October 5, 2023 s/Peter B. Silvain, Jr. Peter B. Silvain, Jr. United States Magistrate Judge NOTICE REGARDING OBJECTIONS
Pursuant to Fed. R. Civ. P. 72(b), any party may serve and file specific, written objections to the proposed findings and recommendations within FOURTEEN days after being served with this Report and Recommendations. Such objections shall specify the portions of the Report objected to and shall be accompanied by a memorandum of law in support of the objections.

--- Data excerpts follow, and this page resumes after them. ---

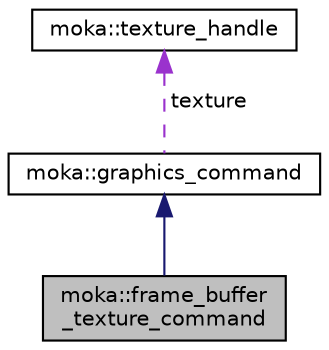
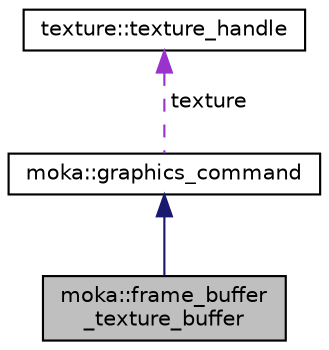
  digraph {
    node [color=black fillcolor=white fontname=Helvetica fontsize=10 shape=record style=filled]
    edge [dir=back fontname=Helvetica fontsize=10 labelfontname=Helvetica labelfontsize=10]
-   n1 [fillcolor=grey75 fontcolor=black height=0.2 label="moka::frame_buffer\l_texture_command" width=0.4]
+   n1 [fillcolor=grey75 fontcolor=black height=0.2 label="moka::frame_buffer\l_texture_buffer" width=0.4]
    n2 [height=0.2 label="moka::graphics_command" width=0.4]
-   n3 [height=0.2 label="moka::texture_handle" width=0.4]
+   n3 [height=0.2 label="texture::texture_handle" width=0.4]
    n2 -> n1 [color=midnightblue style=solid]
    n3 -> n2 [color=darkorchid3 label=" texture" style=dashed]
  }
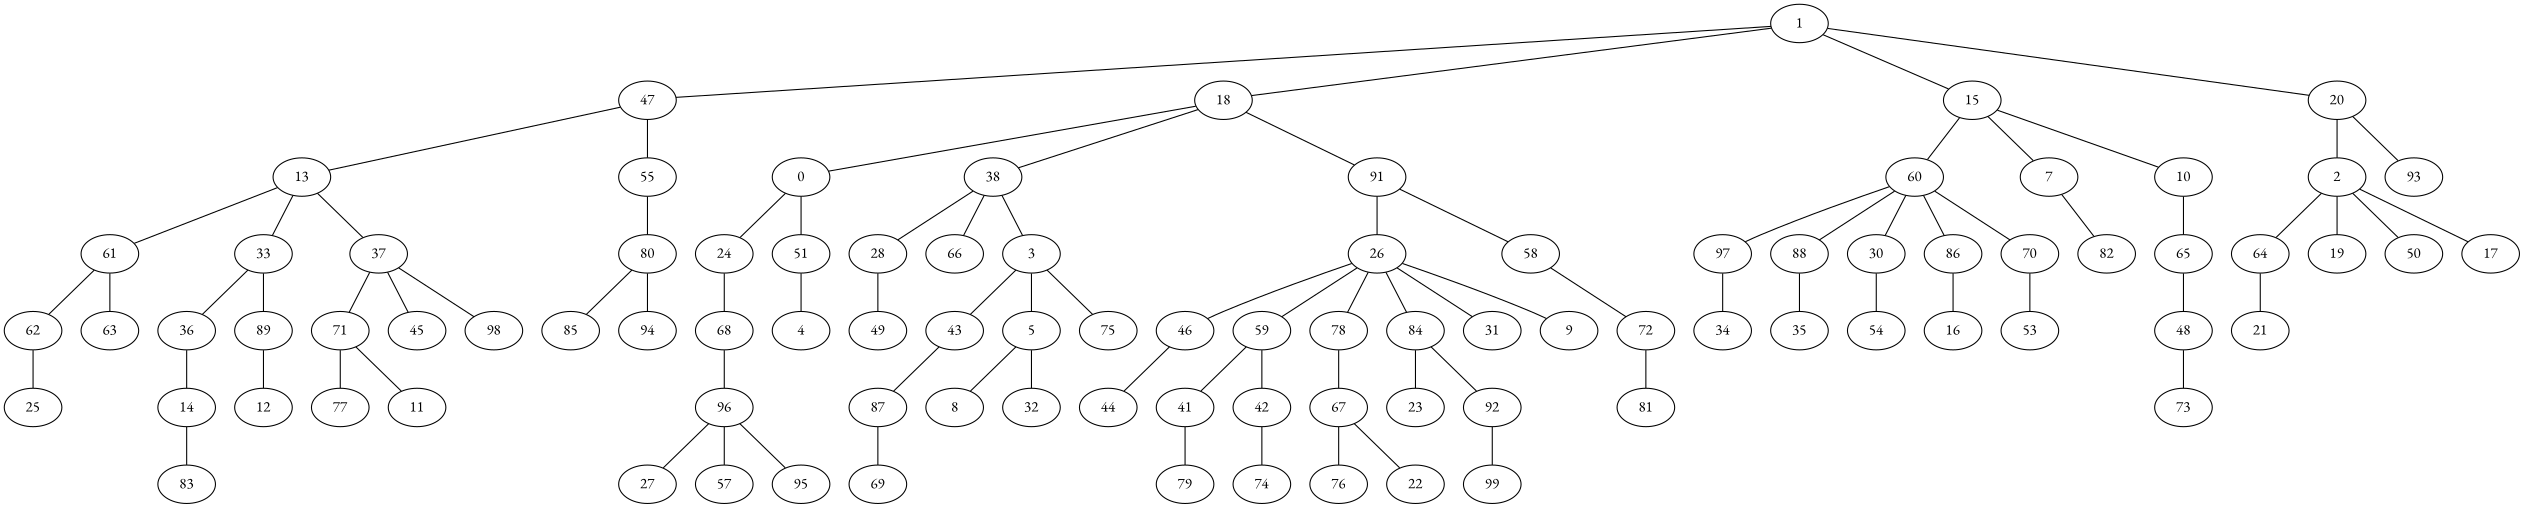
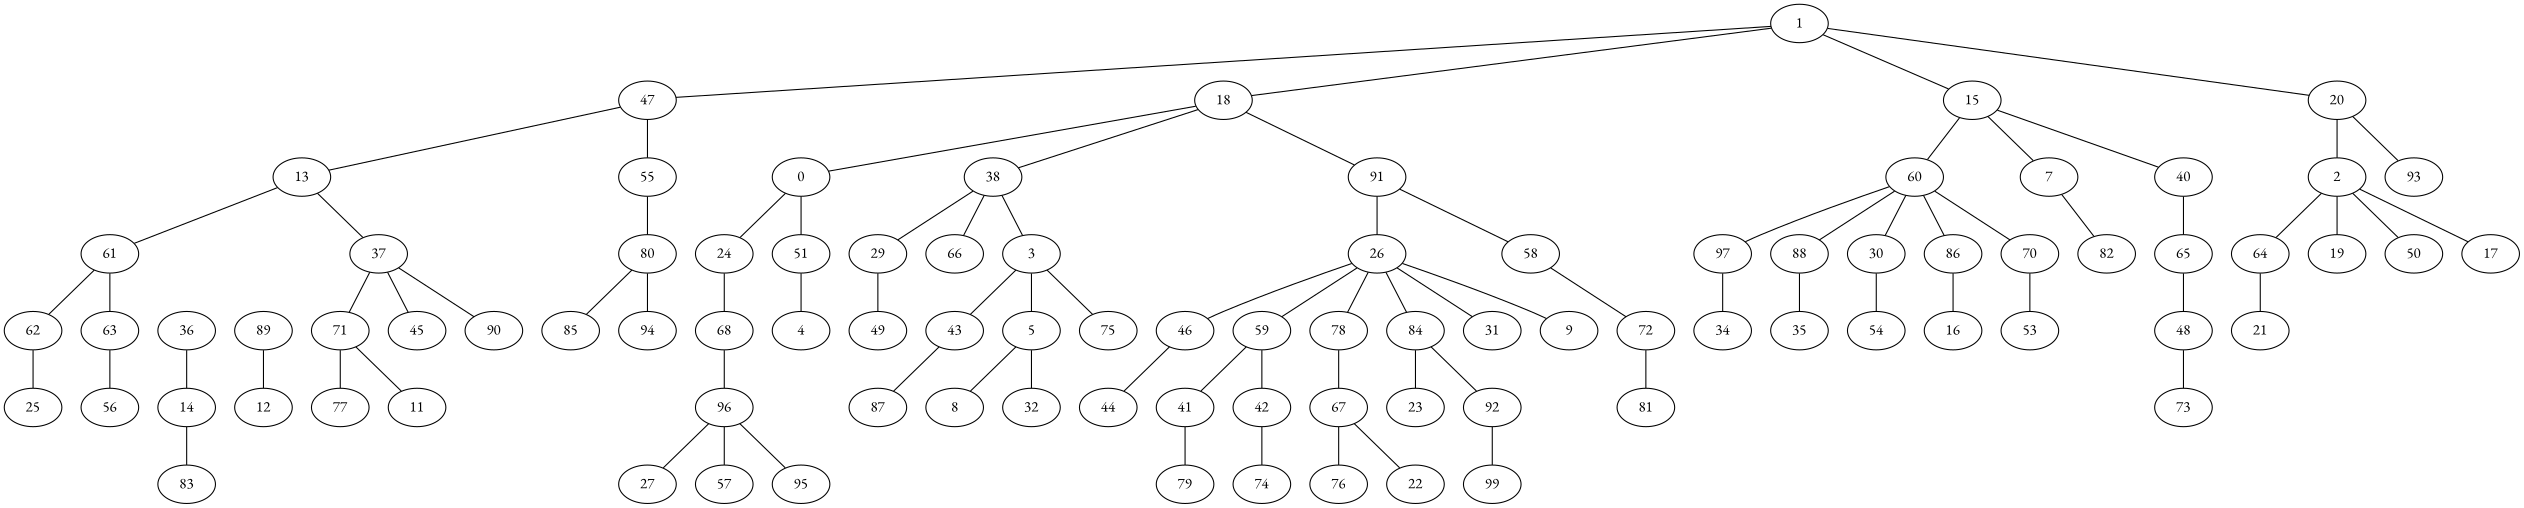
  graph {
    fontname="EB Garamond"
    node [fontname="EB Garamond"]
    edge [fontname="EB Garamond"]
    61
    62
    63
    25
-   33
+   56
    36
    89
    14
    12
    83
    1
    47
    18
    15
    20
    13
    55
    0
    38
    91
    60
    7
-   10
+   10 [label=40]
    2
    93
    37
    80
    85
    94
    64
    21
    97
    34
    24
    51
-   28
+   28 [label=29]
    66
    3
    26
    58
    88
    35
    n44 [label=30]
    54
    86
    16
    70
    53
    65
    48
    73
    68
    96
    27
    57
    95
    n58 [label=46]
    44
    59
    41
    42
    79
    74
    78
    67
    76
    22
    84
    23
    92
    99
    72
    81
    43
    87
-   69
    5
    8
    32
    82
    71
    77
    11
    4
    49
    75
    31
    9
    45
-   90 [label=98]
+   90
    19
    50
    17
    61 -- 62
    61 -- 63
    62 -- 25
-   33 -- 36
-   33 -- 89
+   63 -- 56
    36 -- 14
    89 -- 12
    14 -- 83
    1 -- 47
    1 -- 18
    1 -- 15
    1 -- 20
    47 -- 13
    47 -- 55
    18 -- 0
    18 -- 38
    18 -- 91
    15 -- 60
    15 -- 7
    15 -- 10
    20 -- 2
    20 -- 93
    13 -- 61
-   13 -- 33
    13 -- 37
    55 -- 80
    0 -- 24
    0 -- 51
    38 -- 28
    38 -- 66
    38 -- 3
    91 -- 26
    91 -- 58
    60 -- 97
    60 -- 88
    60 -- n44
    60 -- 86
    60 -- 70
    7 -- 82
    10 -- 65
    2 -- 64
    2 -- 19
    2 -- 50
    2 -- 17
    37 -- 71
    37 -- 45
    37 -- 90
    80 -- 85
    80 -- 94
    64 -- 21
    97 -- 34
    24 -- 68
    51 -- 4
    28 -- 49
    3 -- 43
    3 -- 5
    3 -- 75
    26 -- n58
    26 -- 59
    26 -- 78
    26 -- 84
    26 -- 31
    26 -- 9
    58 -- 72
    88 -- 35
    n44 -- 54
    86 -- 16
    70 -- 53
    65 -- 48
    48 -- 73
    68 -- 96
    96 -- 27
    96 -- 57
    96 -- 95
    n58 -- 44
    59 -- 41
    59 -- 42
    41 -- 79
    42 -- 74
    78 -- 67
    67 -- 76
    67 -- 22
    84 -- 23
    84 -- 92
    92 -- 99
    72 -- 81
    43 -- 87
-   87 -- 69
    5 -- 8
    5 -- 32
    71 -- 77
    71 -- 11
  }
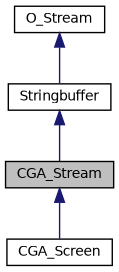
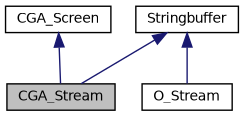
  digraph {
    node [color=black fontname=Helvetica fontsize=10 shape=record]
    edge [color=midnightblue dir=back fontname=Helvetica fontsize=10 labelfontname=Helvetica labelfontsize=10 style=solid]
    n1 [fillcolor=grey75 fontcolor=black height=0.2 label=CGA_Stream style=filled width=0.4]
    n2 [height=0.2 label=O_Stream width=0.4]
    n3 [height=0.2 label=Stringbuffer width=0.4]
    n4 [height=0.2 label=CGA_Screen width=0.4]
    n3 -> n1
-   n2 -> n3
-   n1 -> n4
+   n3 -> n2
+   n4 -> n1
  }
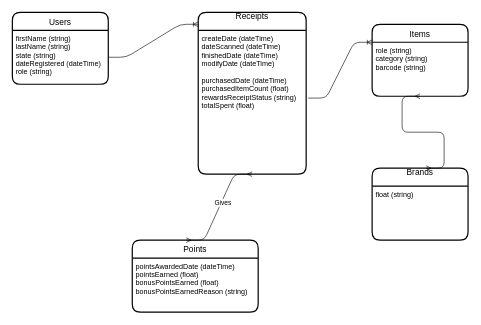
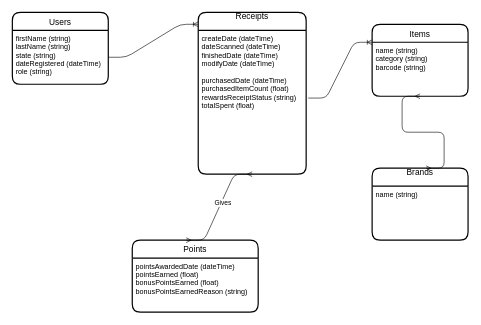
  <mxCell id="0" />
  <mxCell id="1" parent="0" />
  <mxCell id="2" value="Users" style="swimlane;childLayout=stackLayout;horizontal=1;startSize=30;horizontalStack=0;rounded=1;fontSize=14;fontStyle=0;strokeWidth=2;resizeParent=0;resizeLast=1;shadow=0;dashed=0;align=center;" vertex="1" parent="1"><mxGeometry y="20" width="160" height="120" as="geometry" x="20" /></mxCell>
  <mxCell id="3" value="firstName (string)&#10;lastName (string)&#10;state (string) &#10;dateRegistered (dateTime)&#10;role (string)&#10;" style="align=left;strokeColor=none;fillColor=none;spacingLeft=4;fontSize=12;verticalAlign=top;resizable=0;rotatable=0;part=1;" vertex="1" parent="2"><mxGeometry y="30" width="160" height="90" as="geometry" /></mxCell>
  <mxCell id="4" value="Receipts&#10;" style="swimlane;childLayout=stackLayout;horizontal=1;startSize=30;horizontalStack=0;rounded=1;fontSize=14;fontStyle=0;strokeWidth=2;resizeParent=0;resizeLast=1;shadow=0;dashed=0;align=center;" vertex="1" parent="1"><mxGeometry x="330" y="20" width="180" height="270" as="geometry" /></mxCell>
  <mxCell id="5" value="createDate (dateTime)&#10;dateScanned (dateTime)&#10;finishedDate (dateTime)&#10;modifyDate (dateTime)&#10;&#10;purchasedDate (dateTime)&#10;purchasedItemCount (float)&#10;rewardsReceiptStatus (string)&#10;totalSpent (float)&#10;" style="align=left;strokeColor=none;fillColor=none;spacingLeft=4;fontSize=12;verticalAlign=top;resizable=0;rotatable=0;part=1;" vertex="1" parent="4"><mxGeometry y="30" width="180" height="240" as="geometry" /></mxCell>
  <mxCell id="6" value="Brands&#10;" style="swimlane;childLayout=stackLayout;horizontal=1;startSize=30;horizontalStack=0;rounded=1;fontSize=14;fontStyle=0;strokeWidth=2;resizeParent=0;resizeLast=1;shadow=0;dashed=0;align=center;" vertex="1" parent="1"><mxGeometry x="620" y="280" width="160" height="120" as="geometry" /></mxCell>
- <mxCell id="7" value="float (string)&#10;&#10;" style="align=left;strokeColor=none;fillColor=none;spacingLeft=4;fontSize=12;verticalAlign=top;resizable=0;rotatable=0;part=1;" vertex="1" parent="6"><mxGeometry y="30" width="160" height="90" as="geometry" /></mxCell>
+ <mxCell id="7" value="name (string)&#10;&#10;" style="align=left;strokeColor=none;fillColor=none;spacingLeft=4;fontSize=12;verticalAlign=top;resizable=0;rotatable=0;part=1;" vertex="1" parent="6"><mxGeometry y="30" width="160" height="90" as="geometry" /></mxCell>
  <mxCell id="8" value="Items" style="swimlane;childLayout=stackLayout;horizontal=1;startSize=30;horizontalStack=0;rounded=1;fontSize=14;fontStyle=0;strokeWidth=2;resizeParent=0;resizeLast=1;shadow=0;dashed=0;align=center;" vertex="1" parent="1"><mxGeometry x="620" y="40" width="160" height="120" as="geometry" /></mxCell>
- <mxCell id="9" value="role (string)&#10;category (string)&#10;barcode (string)" style="align=left;strokeColor=none;fillColor=none;spacingLeft=4;fontSize=12;verticalAlign=top;resizable=0;rotatable=0;part=1;" vertex="1" parent="8"><mxGeometry y="30" width="160" height="90" as="geometry" /></mxCell>
+ <mxCell id="9" value="name (string)&#10;category (string)&#10;barcode (string)" style="align=left;strokeColor=none;fillColor=none;spacingLeft=4;fontSize=12;verticalAlign=top;resizable=0;rotatable=0;part=1;" vertex="1" parent="8"><mxGeometry y="30" width="160" height="90" as="geometry" /></mxCell>
  <mxCell id="10" value="" style="edgeStyle=entityRelationEdgeStyle;fontSize=12;html=1;endArrow=ERmany;startArrow=ERmany;exitX=0.563;exitY=0;exitDx=0;exitDy=0;exitPerimeter=0;" edge="1" parent="8" source="6"><mxGeometry width="100" height="100" relative="1" as="geometry"><mxPoint x="150" y="180" as="sourcePoint" /><mxPoint x="80" y="120" as="targetPoint" /></mxGeometry></mxCell>
  <mxCell id="11" value="Points" style="swimlane;childLayout=stackLayout;horizontal=1;startSize=30;horizontalStack=0;rounded=1;fontSize=14;fontStyle=0;strokeWidth=2;resizeParent=0;resizeLast=1;shadow=0;dashed=0;align=center;" vertex="1" parent="1"><mxGeometry x="220" y="400" width="210" height="120" as="geometry" /></mxCell>
  <mxCell id="12" value="pointsAwardedDate (dateTime)&#10;pointsEarned (float)&#10;bonusPointsEarned (float)&#10;bonusPointsEarnedReason (string)" style="align=left;strokeColor=none;fillColor=none;spacingLeft=4;fontSize=12;verticalAlign=top;resizable=0;rotatable=0;part=1;" vertex="1" parent="11"><mxGeometry y="30" width="210" height="90" as="geometry" /></mxCell>
  <mxCell id="13" value="" style="edgeStyle=entityRelationEdgeStyle;fontSize=12;html=1;endArrow=ERmany;startArrow=ERmany;entryX=0.5;entryY=1;entryDx=0;entryDy=0;" edge="1" parent="11" target="5"><mxGeometry width="100" height="100" relative="1" as="geometry"><mxPoint x="90" as="sourcePoint" /><mxPoint x="190" y="-100" as="targetPoint" /></mxGeometry></mxCell>
  <mxCell id="14" value="Gives" style="edgeLabel;html=1;align=center;verticalAlign=middle;resizable=0;points=[];" vertex="1" connectable="0" parent="13"><mxGeometry x="0.104" y="-2" relative="1" as="geometry"><mxPoint as="offset" /></mxGeometry></mxCell>
  <mxCell id="15" value="" style="edgeStyle=entityRelationEdgeStyle;fontSize=12;html=1;endArrow=ERoneToMany;exitX=1;exitY=0.5;exitDx=0;exitDy=0;" edge="1" parent="1" source="3"><mxGeometry width="100" height="100" relative="1" as="geometry"><mxPoint x="230" y="140" as="sourcePoint" /><mxPoint x="330" y="40" as="targetPoint" /></mxGeometry></mxCell>
  <mxCell id="16" value="" style="edgeStyle=entityRelationEdgeStyle;fontSize=12;html=1;endArrow=ERoneToMany;exitX=1.019;exitY=0.471;exitDx=0;exitDy=0;exitPerimeter=0;" edge="1" parent="1" source="5"><mxGeometry width="100" height="100" relative="1" as="geometry"><mxPoint x="520" y="170" as="sourcePoint" /><mxPoint x="620" y="70" as="targetPoint" /></mxGeometry></mxCell>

If the Report and Recommendation is based in whole or in part upon matters occurring of record at an oral hearing, the objecting party shall promptly arrange for the transcription of the record, or such portions of it as all parties may agree upon or the Magistrate Judge deems sufficient, unless the assigned District Judge otherwise directs. A party may respond to another party’s objections within FOURTEEN days after being served with a copy thereof. Failure to make objections in accordance with this procedure may forfeit rights on appeal.
See Thomas v. Arn, 474 U.S. 140 (1985); United States v. Walters, 638 F.2d 947, 949-50 (6th Cir. 1981).